-- COMPITO A --
Mostra ogni riga dei dati che contiene la stringa "grace", rispettando maiuscole e minuscole.

-- BRANO DEL DOCUMENTO --

No, non usciremo come leoni all’apertura delle gabbie dopo il 3 maggio. Non ne avremo voglia o forse non ne avremo ancora. Eppure adesso ne abbiamo, altro che. E ci manca l’aria pensando che se facciamo 200 metri e 2 passi finiamo per incorrere in ammenda, o quando realizziamo che non potremo andare più lontano del supermercato sotto casa ancora per tanti giorni.
L’effetto psicologico di tutto questo lo vedremo proprio dopo il 3 di maggio, quando dovremo tornare a prendere decisioni spicciole che in questi giorni sono finite chissà dove. E se pensiamo a chi si trova nella condizione di non poter lavorare e di non sapere come fare, allora viene da domandarci quanto grande sarà la voragine nella quale si finirà nei giorni che verranno.
Pensiamo al futuro. Un futuro invecchiato di colpo, quello che ha scolorito piani, progetti, il “come saremo” che oggi sembra inadeguato a quel futuro fatto solo di domani e nulla più. Perché il futuro sembra così ingombrante nella sua incertezza, così ruvido che ad esso non riusciamo proprio ad appoggiarci.

-- DATI FORNITI --
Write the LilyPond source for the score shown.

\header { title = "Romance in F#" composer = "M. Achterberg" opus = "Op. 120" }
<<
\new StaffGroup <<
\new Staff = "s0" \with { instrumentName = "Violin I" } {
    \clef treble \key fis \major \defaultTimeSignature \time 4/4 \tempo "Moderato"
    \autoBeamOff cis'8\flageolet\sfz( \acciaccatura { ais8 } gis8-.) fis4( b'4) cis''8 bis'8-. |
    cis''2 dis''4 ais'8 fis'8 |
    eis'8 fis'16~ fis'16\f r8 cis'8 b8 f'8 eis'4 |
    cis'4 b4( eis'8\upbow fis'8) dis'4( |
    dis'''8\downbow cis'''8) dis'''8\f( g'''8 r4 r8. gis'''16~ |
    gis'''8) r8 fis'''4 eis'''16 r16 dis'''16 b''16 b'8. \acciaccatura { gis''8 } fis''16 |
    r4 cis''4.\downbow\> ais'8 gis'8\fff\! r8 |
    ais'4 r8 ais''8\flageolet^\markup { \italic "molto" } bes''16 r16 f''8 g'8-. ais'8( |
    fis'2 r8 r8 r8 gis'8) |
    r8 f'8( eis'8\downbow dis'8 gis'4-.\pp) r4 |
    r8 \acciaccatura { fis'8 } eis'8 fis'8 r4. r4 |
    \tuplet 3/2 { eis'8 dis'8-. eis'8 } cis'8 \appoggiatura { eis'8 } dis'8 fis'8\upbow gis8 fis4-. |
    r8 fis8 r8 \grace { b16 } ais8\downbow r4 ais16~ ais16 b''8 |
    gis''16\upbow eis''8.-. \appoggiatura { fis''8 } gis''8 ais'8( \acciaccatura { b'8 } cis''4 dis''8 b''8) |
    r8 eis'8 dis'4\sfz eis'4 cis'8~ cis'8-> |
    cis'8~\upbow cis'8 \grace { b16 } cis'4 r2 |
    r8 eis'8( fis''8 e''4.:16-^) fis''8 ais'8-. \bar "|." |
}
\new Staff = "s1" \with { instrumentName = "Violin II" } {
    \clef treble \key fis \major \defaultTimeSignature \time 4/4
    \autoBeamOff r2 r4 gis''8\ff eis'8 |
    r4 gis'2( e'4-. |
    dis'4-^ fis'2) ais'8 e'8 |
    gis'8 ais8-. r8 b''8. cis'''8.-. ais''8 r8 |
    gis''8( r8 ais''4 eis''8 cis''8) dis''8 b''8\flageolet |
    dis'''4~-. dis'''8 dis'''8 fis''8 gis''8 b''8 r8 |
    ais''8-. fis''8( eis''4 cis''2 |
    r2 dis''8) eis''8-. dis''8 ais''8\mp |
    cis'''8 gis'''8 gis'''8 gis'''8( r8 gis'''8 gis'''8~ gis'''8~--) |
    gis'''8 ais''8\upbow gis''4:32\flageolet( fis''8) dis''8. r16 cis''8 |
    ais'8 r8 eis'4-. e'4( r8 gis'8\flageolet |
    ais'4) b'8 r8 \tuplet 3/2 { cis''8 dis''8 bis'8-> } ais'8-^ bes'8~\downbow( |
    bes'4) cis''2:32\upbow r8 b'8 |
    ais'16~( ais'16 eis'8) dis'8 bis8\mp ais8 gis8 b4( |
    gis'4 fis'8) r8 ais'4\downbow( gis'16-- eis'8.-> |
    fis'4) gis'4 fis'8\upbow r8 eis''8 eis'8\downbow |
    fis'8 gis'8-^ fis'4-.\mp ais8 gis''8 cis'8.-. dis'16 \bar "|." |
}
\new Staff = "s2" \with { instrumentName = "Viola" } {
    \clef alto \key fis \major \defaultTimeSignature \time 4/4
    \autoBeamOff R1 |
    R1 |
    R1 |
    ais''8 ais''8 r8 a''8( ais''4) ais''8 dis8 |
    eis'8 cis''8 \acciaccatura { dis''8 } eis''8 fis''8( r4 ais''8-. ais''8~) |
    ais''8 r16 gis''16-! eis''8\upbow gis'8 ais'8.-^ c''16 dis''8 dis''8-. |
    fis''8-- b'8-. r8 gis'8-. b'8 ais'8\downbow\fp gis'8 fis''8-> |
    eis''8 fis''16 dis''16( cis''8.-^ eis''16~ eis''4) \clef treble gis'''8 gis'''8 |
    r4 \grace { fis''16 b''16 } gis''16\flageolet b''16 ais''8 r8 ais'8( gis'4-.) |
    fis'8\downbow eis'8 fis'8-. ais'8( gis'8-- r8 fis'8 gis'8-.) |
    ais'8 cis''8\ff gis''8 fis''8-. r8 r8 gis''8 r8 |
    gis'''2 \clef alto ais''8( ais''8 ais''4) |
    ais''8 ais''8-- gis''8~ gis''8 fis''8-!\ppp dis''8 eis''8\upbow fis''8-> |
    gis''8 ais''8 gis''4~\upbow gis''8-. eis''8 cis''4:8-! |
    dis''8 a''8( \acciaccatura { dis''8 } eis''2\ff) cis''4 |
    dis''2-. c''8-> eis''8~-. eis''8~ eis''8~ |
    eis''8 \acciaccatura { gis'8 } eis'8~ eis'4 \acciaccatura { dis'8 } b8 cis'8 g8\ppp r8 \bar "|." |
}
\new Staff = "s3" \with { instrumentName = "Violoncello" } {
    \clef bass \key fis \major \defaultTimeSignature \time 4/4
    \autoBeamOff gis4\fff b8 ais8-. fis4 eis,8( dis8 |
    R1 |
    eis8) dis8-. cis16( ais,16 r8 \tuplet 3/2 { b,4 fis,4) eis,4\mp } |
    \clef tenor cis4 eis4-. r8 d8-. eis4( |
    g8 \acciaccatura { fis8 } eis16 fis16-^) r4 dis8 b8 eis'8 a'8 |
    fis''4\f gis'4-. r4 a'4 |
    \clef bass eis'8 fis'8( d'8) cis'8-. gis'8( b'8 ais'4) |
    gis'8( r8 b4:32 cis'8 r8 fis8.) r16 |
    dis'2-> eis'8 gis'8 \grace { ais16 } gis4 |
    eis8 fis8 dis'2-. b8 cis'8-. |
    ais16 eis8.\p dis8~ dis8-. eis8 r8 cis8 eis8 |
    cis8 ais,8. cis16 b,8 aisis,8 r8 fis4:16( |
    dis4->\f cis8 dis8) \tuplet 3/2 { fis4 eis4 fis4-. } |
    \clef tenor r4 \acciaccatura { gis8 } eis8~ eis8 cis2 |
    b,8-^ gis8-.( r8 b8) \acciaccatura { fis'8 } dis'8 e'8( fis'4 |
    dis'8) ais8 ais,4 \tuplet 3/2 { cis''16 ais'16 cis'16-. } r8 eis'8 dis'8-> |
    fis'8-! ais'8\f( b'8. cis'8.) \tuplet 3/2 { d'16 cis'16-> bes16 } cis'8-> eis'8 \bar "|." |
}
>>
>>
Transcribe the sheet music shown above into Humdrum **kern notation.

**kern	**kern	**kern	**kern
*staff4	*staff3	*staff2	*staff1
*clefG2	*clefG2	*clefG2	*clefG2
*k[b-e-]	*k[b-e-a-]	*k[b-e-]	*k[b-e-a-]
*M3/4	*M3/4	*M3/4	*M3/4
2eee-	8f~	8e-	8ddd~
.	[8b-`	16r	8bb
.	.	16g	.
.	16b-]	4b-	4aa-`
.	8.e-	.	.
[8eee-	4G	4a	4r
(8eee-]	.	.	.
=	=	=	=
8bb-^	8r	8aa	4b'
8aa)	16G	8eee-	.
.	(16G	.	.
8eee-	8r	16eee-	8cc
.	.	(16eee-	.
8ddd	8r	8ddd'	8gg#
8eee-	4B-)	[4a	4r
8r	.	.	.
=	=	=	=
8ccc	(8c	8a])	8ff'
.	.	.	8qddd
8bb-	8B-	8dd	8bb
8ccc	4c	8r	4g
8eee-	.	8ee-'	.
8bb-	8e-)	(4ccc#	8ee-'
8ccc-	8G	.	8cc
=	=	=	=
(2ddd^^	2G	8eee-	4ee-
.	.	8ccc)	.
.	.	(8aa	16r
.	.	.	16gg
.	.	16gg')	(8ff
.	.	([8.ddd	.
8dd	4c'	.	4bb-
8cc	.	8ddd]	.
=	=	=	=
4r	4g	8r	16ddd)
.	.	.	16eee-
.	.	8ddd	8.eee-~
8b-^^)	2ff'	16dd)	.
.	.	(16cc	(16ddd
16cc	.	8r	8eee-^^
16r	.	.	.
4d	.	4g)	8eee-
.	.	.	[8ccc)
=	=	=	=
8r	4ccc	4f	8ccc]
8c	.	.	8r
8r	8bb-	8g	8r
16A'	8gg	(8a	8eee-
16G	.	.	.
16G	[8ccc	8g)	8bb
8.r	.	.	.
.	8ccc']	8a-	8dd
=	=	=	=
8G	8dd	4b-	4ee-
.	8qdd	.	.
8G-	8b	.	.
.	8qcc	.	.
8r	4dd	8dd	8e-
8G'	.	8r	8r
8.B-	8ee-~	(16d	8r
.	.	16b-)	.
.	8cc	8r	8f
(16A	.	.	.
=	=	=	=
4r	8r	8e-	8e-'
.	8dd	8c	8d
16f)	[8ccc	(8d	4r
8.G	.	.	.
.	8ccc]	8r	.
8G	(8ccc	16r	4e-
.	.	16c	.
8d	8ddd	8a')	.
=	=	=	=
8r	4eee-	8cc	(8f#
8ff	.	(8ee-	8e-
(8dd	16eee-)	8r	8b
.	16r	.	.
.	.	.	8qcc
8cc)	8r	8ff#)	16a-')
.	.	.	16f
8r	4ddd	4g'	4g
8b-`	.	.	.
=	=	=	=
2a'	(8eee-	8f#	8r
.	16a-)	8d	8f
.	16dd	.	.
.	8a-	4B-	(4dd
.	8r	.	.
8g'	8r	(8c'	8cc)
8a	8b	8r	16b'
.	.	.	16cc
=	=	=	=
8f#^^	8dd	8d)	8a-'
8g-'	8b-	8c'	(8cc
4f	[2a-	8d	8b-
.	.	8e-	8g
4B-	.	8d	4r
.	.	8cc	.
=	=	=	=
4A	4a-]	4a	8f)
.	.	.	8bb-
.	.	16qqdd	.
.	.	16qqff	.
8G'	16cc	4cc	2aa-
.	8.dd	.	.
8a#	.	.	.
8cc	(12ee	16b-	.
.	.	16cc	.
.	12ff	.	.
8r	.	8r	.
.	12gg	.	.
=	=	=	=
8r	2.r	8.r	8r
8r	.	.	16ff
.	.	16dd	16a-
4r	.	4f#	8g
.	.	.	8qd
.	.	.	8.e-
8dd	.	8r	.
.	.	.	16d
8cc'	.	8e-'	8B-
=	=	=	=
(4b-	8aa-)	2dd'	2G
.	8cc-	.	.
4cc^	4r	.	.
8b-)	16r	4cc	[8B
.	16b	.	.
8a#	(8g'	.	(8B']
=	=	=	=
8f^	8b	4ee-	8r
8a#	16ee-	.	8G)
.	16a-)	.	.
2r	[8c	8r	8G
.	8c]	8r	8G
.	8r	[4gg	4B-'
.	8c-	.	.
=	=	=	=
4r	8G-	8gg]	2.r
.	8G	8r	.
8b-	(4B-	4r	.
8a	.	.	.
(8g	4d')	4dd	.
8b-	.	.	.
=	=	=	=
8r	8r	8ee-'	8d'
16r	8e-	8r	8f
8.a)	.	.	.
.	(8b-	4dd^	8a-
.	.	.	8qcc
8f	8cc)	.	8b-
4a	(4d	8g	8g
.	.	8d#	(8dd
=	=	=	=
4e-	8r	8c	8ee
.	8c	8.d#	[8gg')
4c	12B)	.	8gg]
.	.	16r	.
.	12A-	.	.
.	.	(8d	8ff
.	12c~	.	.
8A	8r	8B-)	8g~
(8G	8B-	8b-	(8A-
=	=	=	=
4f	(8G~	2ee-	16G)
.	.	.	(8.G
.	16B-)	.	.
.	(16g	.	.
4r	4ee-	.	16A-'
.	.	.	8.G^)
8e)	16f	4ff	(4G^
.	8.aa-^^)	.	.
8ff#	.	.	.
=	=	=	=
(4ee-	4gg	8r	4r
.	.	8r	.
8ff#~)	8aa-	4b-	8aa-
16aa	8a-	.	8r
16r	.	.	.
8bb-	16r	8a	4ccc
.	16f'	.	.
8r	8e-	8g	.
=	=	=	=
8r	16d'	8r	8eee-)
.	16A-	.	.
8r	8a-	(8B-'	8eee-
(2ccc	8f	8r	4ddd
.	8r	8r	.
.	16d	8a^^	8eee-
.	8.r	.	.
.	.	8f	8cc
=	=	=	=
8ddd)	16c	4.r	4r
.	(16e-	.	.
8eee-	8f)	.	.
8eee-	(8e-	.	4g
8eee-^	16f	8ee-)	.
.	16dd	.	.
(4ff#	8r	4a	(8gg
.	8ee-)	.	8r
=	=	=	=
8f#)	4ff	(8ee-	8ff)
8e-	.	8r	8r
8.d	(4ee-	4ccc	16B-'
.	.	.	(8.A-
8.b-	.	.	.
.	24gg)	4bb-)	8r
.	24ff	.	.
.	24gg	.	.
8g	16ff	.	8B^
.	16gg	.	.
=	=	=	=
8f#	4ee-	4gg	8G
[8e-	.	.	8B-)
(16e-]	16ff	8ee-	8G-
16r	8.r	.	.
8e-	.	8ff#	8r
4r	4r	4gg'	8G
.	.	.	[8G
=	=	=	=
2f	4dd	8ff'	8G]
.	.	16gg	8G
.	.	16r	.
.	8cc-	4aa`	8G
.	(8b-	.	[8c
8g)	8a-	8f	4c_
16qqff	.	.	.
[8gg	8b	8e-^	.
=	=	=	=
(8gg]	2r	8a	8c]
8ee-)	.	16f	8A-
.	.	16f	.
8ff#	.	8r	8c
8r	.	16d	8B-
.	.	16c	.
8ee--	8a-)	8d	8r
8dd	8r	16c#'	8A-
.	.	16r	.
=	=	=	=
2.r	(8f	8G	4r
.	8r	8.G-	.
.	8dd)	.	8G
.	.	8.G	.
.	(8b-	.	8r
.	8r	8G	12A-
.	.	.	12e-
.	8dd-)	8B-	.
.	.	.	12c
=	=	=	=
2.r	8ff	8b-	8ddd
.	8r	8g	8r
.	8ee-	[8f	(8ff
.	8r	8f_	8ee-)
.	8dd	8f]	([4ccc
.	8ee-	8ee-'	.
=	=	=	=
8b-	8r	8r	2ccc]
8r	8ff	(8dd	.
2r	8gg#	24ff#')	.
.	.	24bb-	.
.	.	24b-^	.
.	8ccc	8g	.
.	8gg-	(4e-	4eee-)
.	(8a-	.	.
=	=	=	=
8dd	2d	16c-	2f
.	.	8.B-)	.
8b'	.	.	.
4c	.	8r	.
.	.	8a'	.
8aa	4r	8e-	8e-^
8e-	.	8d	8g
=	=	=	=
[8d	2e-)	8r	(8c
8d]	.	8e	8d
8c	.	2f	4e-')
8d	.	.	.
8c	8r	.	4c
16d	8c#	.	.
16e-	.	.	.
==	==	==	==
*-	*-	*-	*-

-- COMPITO B --
Secondo il brano del documento, dopo quale data non usciremo come leoni all'apertura delle gabbie?

-- RISPOSTA A --
    r8 fis8 r8 \grace { b16 } ais8\downbow r4 ais16~ ais16 b''8 |
    cis'8~\upbow cis'8 \grace { b16 } cis'4 r2 |
    r4 \grace { fis''16 b''16 } gis''16\flageolet b''16 ais''8 r8 ais'8( gis'4-.) |
    dis'2-> eis'8 gis'8 \grace { ais16 } gis4 |

-- RISPOSTA B --
Dopo il 3 maggio.